Ethereum (ETH-USD) menghadapi tekanan yang lebih dalam. Ethereum dibuka pada $1.564,86, mengalami penurunan 3,4% dari pembukaan Kamis. Harga Ethereum kemudian melanjutkan penurunannya dan mencapai $1.543,32 pada 08:15 pagi waktu timur. Dalam perspektif jangka panjang, Ethereum turun 8,2% dalam seminggu terakhir, 25,9% dalam sebulan, dan 35,3% dalam setahun terakhir.
Juni telah menjadi bulan yang sangat menantang bagi pasar kripto secara keseluruhan. Bitcoin telah merosot 5,6% sejak awal minggu (Senin) dan turun drastis 18,8% sejak awal Juni. Ethereum mengalami penurunan 8,2% sejak Senin dan turun 21,9% sejak 1 Juni. Data historis menunjukkan bahwa rekor tertinggi Bitcoin pernah mencapai $126.198,07 pada 6 Oktober 2025, sementara Ethereum mencapai puncaknya di $4.953,73 pada 24 Agustus 2025.
Tekanan pada pasar kripto dipicu oleh publikasi indeks Personal Consumption Expenditures (PCE) terbaru, yang merupakan ukuran inflasi pilihan Federal Reserve. Data inflasi yang dirilis kemarin menjadi katalis utama yang mendorong Bitcoin turun di bawah $60.000 dan Ethereum turun di bawah $1.600. Pola penurunan yang konsisten sepanjang minggu menunjukkan kekhawatiran pasar yang mendalam tentang kondisi makroekonomi dan kemungkinan tindakan moneter yang lebih ketat dari bank sentral.
Dalam konteks pasar global, perkembangan baru memberikan harapan bagi industri kripto. Director Badan Pendanaan Perumahan Federal (FHFA) William J. Pulte telah mengeluarkan perintah kepada Fannie Mae dan Freddie Mac untuk “mempersiapkan bisnis mereka untuk menghitung cryptocurrency sebagai aset untuk hipotik.” Langkah ini merupakan perubahan fundamental potensial dalam cara cryptocurrency dapat digunakan untuk memenuhi syarat hipotik.

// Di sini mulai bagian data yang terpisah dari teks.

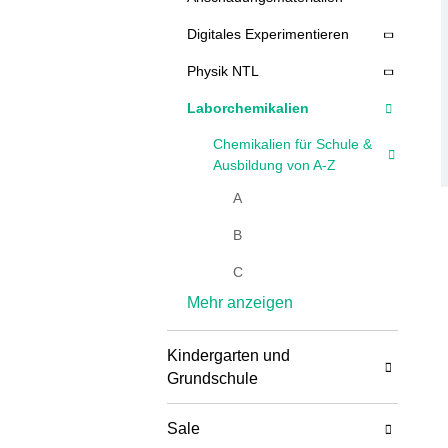
Digitales Experimentieren
Physik NTL
Laborchemikalien
Chemikalien für Schule &
Ausbildung von A-Z
A
B
C
Mehr anzeigen
D
E
Kindergarten und
Grundschule
F
G
Sale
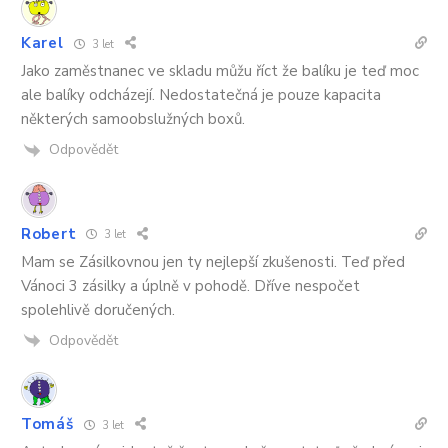
Karel
3 let
Jako zaměstnanec ve skladu můžu říct že balíku je teď moc
ale balíky odcházejí. Nedostatečná je pouze kapacita
některých samoobslužných boxů.
Odpovědět
Robert
3 let
Mam se Zásilkovnou jen ty nejlepší zkušenosti. Teď před
Vánoci 3 zásilky a úplně v pohodě. Dříve nespočet
spolehlivě doručených.
Odpovědět
Tomáš
3 let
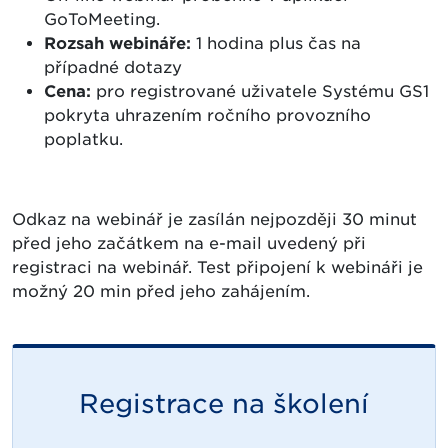
GoToMeeting.
Rozsah webináře:
1 hodina plus čas na
případné dotazy
Cena:
pro registrované uživatele Systému GS1
pokryta uhrazením ročního provozního
poplatku.
Odkaz na webinář je zasílán nejpozději 30 minut
před jeho začátkem na e-mail uvedený při
registraci na webinář. Test připojení k webináři je
možný 20 min před jeho zahájením.
Registrace na školení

Pulte mengungkapkan bahwa sistem perumahan “membutuhkan upgrade besar,” menambahkan “Saya ingin orang-orang yang memiliki cryptocurrency dapat membeli rumah seperti orang lain. Saya percaya cryptocurrency adalah aset. Saya percaya Amerika harus dapat menggunakan crypto mereka jika mereka menginginkannya. Sudah waktunya sistem perumahan mengejar perkembangan ini.” Pernyataan ini mencerminkan antusiasme Trump untuk menjadikan Amerika “ibukota cryptocurrency dunia.”
FHFA adalah badan pengawas Fannie Mae dan Freddie Mac, perusahaan yang disponsori pemerintah dan mendanai porsi utama dari industri hipotik. Perubahan kebijakan ini berpotensi membuka peluang bagi pemegang aset kripto untuk memanfaatkan kepemilikan digital mereka sebagai agunan dalam proses pembelian properti.
Bagi investor ritel yang memantau volatilitas pasar kripto, momentum saat ini mencerminkan tantangan jangka pendek namun juga peluang jangka panjang. Penurunan harga dalam bulan Juni menunjukkan sensitivitas pasar terhadap data ekonomi makro, khususnya inflasi dan kebijakan suku bunga. Investor perlu tetap waspada terhadap perkembangan ekonomi lebih lanjut yang dapat mempengaruhi sentimen pasar kripto dalam minggu-minggu mendatang.
Artikel ini merupakan rangkuman berita pasar modal Indonesia.